Hyperspell

Hyperspell is a memory management platform for AI applications, providing persistent memory and context management for LLM-powered products. Respan gives you full observability over how context is stored, retrieved, and used across conversations.

Create an account at platform.respan.ai and grab an API key.

Run npx @respan/cli setup to set up with your coding agent.

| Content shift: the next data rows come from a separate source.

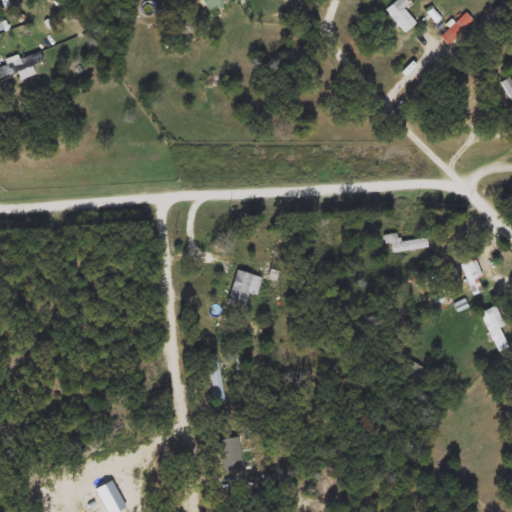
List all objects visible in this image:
building: (210, 4)
building: (211, 4)
road: (296, 6)
building: (399, 16)
building: (400, 17)
building: (19, 66)
building: (19, 66)
building: (507, 87)
building: (507, 87)
road: (398, 117)
road: (347, 188)
road: (81, 202)
road: (188, 234)
building: (401, 244)
building: (402, 245)
building: (471, 277)
building: (471, 278)
building: (239, 289)
building: (239, 290)
building: (492, 328)
building: (492, 328)
road: (174, 355)
building: (213, 379)
building: (213, 379)
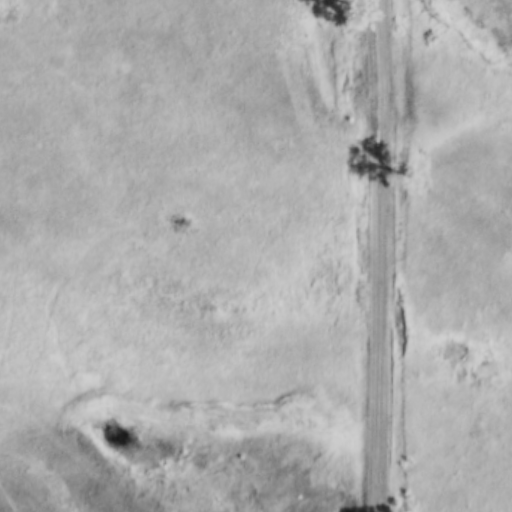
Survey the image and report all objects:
river: (473, 37)
road: (380, 256)
road: (262, 266)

Hyperspell doesn’t expose a Python instrumentor. Wrap your memory operations in @task and @workflow decorators to trace them with Respan.

Setup

1

Install dependencies

$pip install respan-ai hyperspell
2

Set environment variables

$export HYPERSPELL_API_KEY="YOUR_HYPERSPELL_API_KEY"
$export RESPAN_API_KEY="YOUR_RESPAN_API_KEY"

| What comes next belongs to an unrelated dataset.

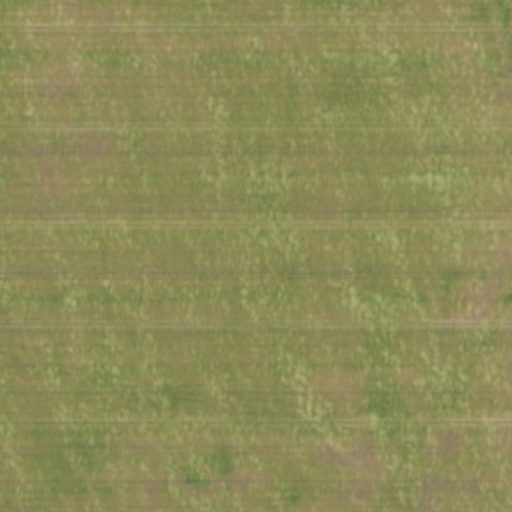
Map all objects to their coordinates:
crop: (256, 256)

HYPERSPELL_API_KEY is used for memory operations. RESPAN_API_KEY is used to export traces to Respan.

3

Initialize and run

1import os
2from hyperspell import Hyperspell
3from respan import Respan, workflow, task
4
5respan = Respan()
6client = Hyperspell(api_key=os.environ["HYPERSPELL_API_KEY"])
7
8@task(name="store_memory")
9def store_memory(user_id: str, content: str):
10 return client.memories.create(user_id=user_id, content=content)
11
12@task(name="retrieve_memory")
13def retrieve_memory(user_id: str, query: str):
14 return client.memories.search(user_id=user_id, query=query)
15
16@workflow(name="memory_workflow")
17def memory_workflow():
18 store_memory("user_123", "I prefer Python over JavaScript.")
19 return retrieve_memory("user_123", "programming language preference")
20
21print(memory_workflow())
22respan.flush()
4

View your trace

Open the Traces page to see your memory workflow with store, retrieve, and search spans.

Configuration

ParameterTypeDefaultDescription
api_keystr | NoneNoneFalls back to RESPAN_API_KEY env var.
base_urlstr | NoneNoneFalls back to RESPAN_BASE_URL env var.
customer_identifierstr | NoneNoneDefault customer identifier for all spans.
metadatadict | NoneNoneDefault metadata attached to all spans.
environmentstr | NoneNoneEnvironment tag (e.g. "production").

Attributes

With propagate_attributes

1from respan import Respan, propagate_attributes
2
3respan = Respan()
4
5def handle_request(user_id: str, query: str):
6 with propagate_attributes(
7 customer_identifier=user_id,
8 thread_identifier="conv_abc_123",
9 metadata={"plan": "pro"},
10 ):
11 return retrieve_memory(user_id, query)
AttributeTypeDescription
customer_identifierstrIdentifies the end user in Respan analytics.
thread_identifierstrGroups related messages into a conversation.
metadatadictCustom key-value pairs. Merged with default metadata.